3.4.2 Fachdidaktische Anknüpfungspunkte
Gerade weil sich die vielschichtige Symbolik des Meeres erst in der direkten Gegenüberstellung der Geschichten und im Austausch über Sinndeutungen erfassen lässt und das Verstehen von Symbolen und Metaphern „Irritationsmomente“ (Boelmann & König 2021, 117) voraussetzt, die in der Primarstufe noch nicht als solche bewusst sind, bietet sich dieser Baustein als gemeinsamer Abschluss der Unterrichtsreihe an. Dabei wird zunächst das Wort „Meer“ an die Tafel geschrieben und jedes Kind mit drei verschiedenfarbigen Post-its ausgestattet. Auf einem Post-it sollen eigene Assoziationen mit dem Meer aufgeschrieben werden (Symbol-/Metaphernverstehen, Niveaustufe I), auf dem zweiten Post-it die Bedeutung des Meeres für Jack und auf dem dritten die Bedeutung des Meeres für Fausto (Symbol-/Metaphernverstehen, Niveaustufe II). Diese Vorgehensweise ermöglicht es den Kindern, zunächst eigene Ideen zu entwickeln und erst im Anschluss in einen Austausch darüber zu kommen. Die Post-its werden in drei Spalten an die Tafel geklebt und von der Lehrkraft gebündelt. Darauf aufbauend können Gemeinsamkeiten und Unterschiede zwischen den Bedeutungszuschreibungen in der Klasse und in den Werken im Rahmen eines literarischen Gesprächs diskutiert und Grundprinzipien metaphorisch-symbolischer Darstellung in Text und Bild erörtert werden. Wichtig ist dabei, die vorgeschlagenen Deutungen an den Werken zu prüfen und nicht haltbare Interpretationen ggf. mit entsprechender Transparenz auszusortieren.

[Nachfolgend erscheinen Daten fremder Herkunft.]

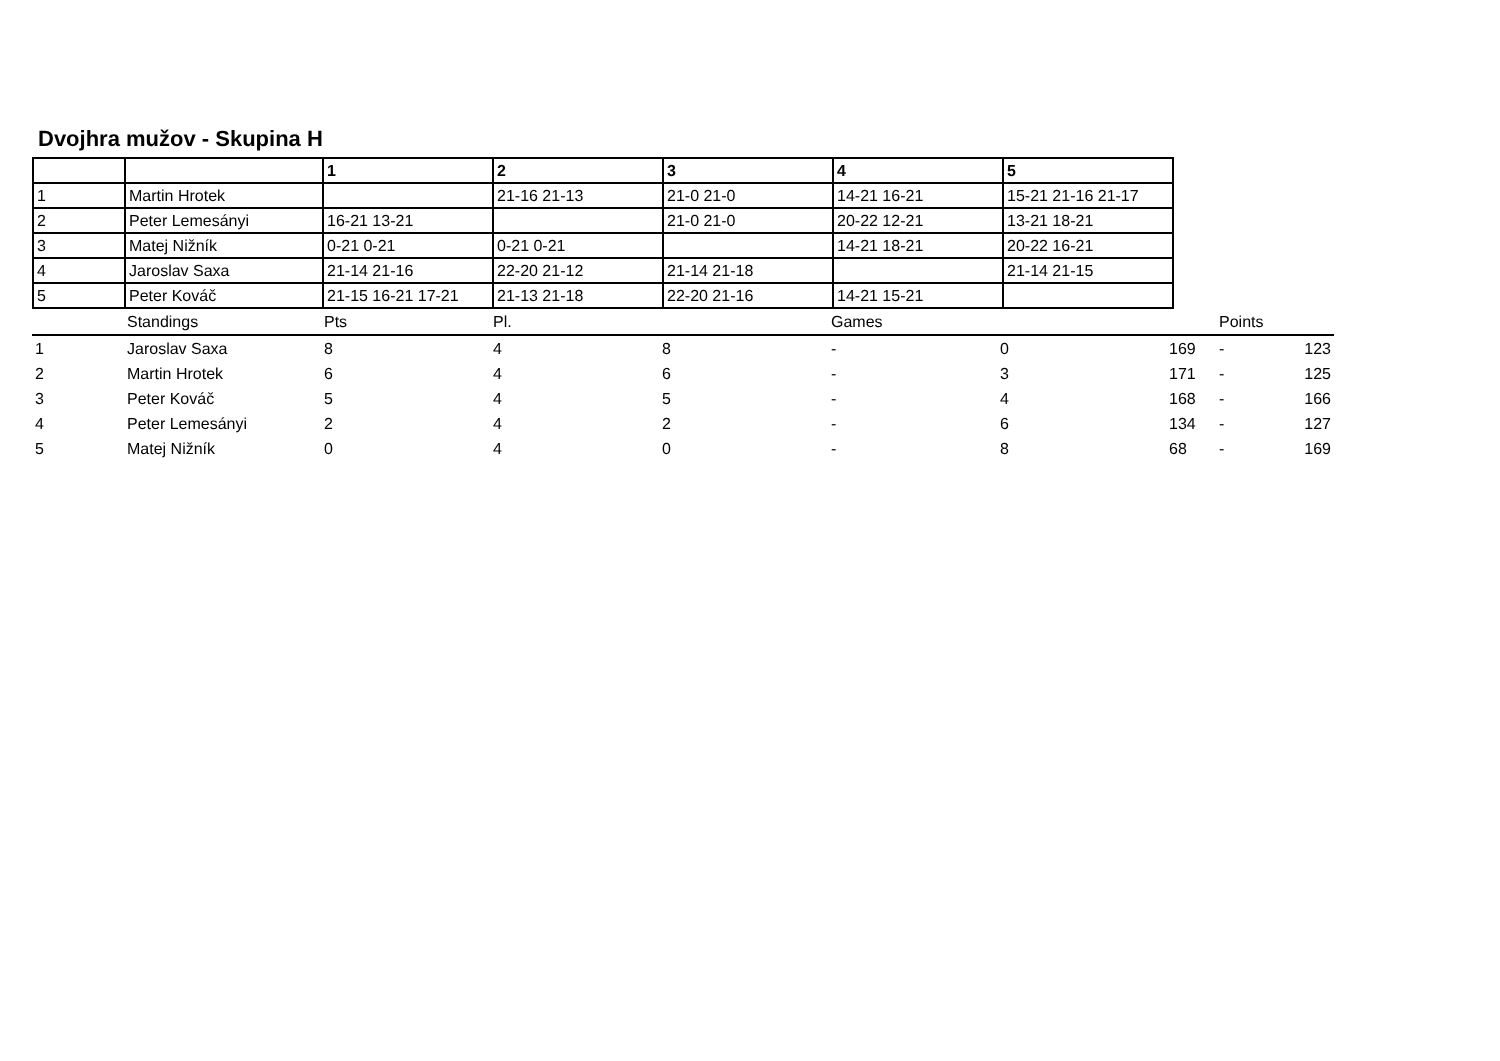Dvojhra mužov - Skupina H
| | | 1 | 2 | 3 | 4 | 5 |
| 1 | Martin Hrotek | | 21-16 21-13 | 21-0 21-0 | 14-21 16-21 | 15-21 21-16 21-17 |
| 2 | Peter Lemesányi | 16-21 13-21 | | 21-0 21-0 | 20-22 12-21 | 13-21 18-21 |
| 3 | Matej Nižník | 0-21 0-21 | 0-21 0-21 | | 14-21 18-21 | 20-22 16-21 |
| 4 | Jaroslav Saxa | 21-14 21-16 | 22-20 21-12 | 21-14 21-18 | | 21-14 21-15 |
| 5 | Peter Kováč | 21-15 16-21 17-21 | 21-13 21-18 | 22-20 21-16 | 14-21 15-21 | |
| | Standings | Pts | Pl. | | Games | | | Points | |
| 1 | Jaroslav Saxa | 8 | 4 | 8 | - | 0 | 169 | - | 123 |
| 2 | Martin Hrotek | 6 | 4 | 6 | - | 3 | 171 | - | 125 |
| 3 | Peter Kováč | 5 | 4 | 5 | - | 4 | 168 | - | 166 |
| 4 | Peter Lemesányi | 2 | 4 | 2 | - | 6 | 134 | - | 127 |
| 5 | Matej Nižník | 0 | 4 | 0 | - | 8 | 68 | - | 169 |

Das gewonnene Wissen kann schließlich dadurch gefestigt werden, dass die Kinder als Symboldetektive tätig werden, indem sie eines der beiden Werke noch einmal genauer auf weitere mehrdeutige Elemente hin untersuchen und für eines eine Karteikarte erstellen, auf der wörtliche Bedeutung, zusätzliche Bedeutungsdimensionen (Symbol-/Metaphernverstehen, Niveaustufe I) und die übertragene Bedeutung im Werk (Symbol-/Metaphernverstehen, Niveaustufe II) vermerkt werden. Abbildungen der Naturelemente und Lebewesen können zusätzlich als Hilfestellung angeboten werden. So entsteht nach und nach eine gemeinsame Symbolkartei, die auch im Umgang mit anderen literarischen Werken erweiterbar ist.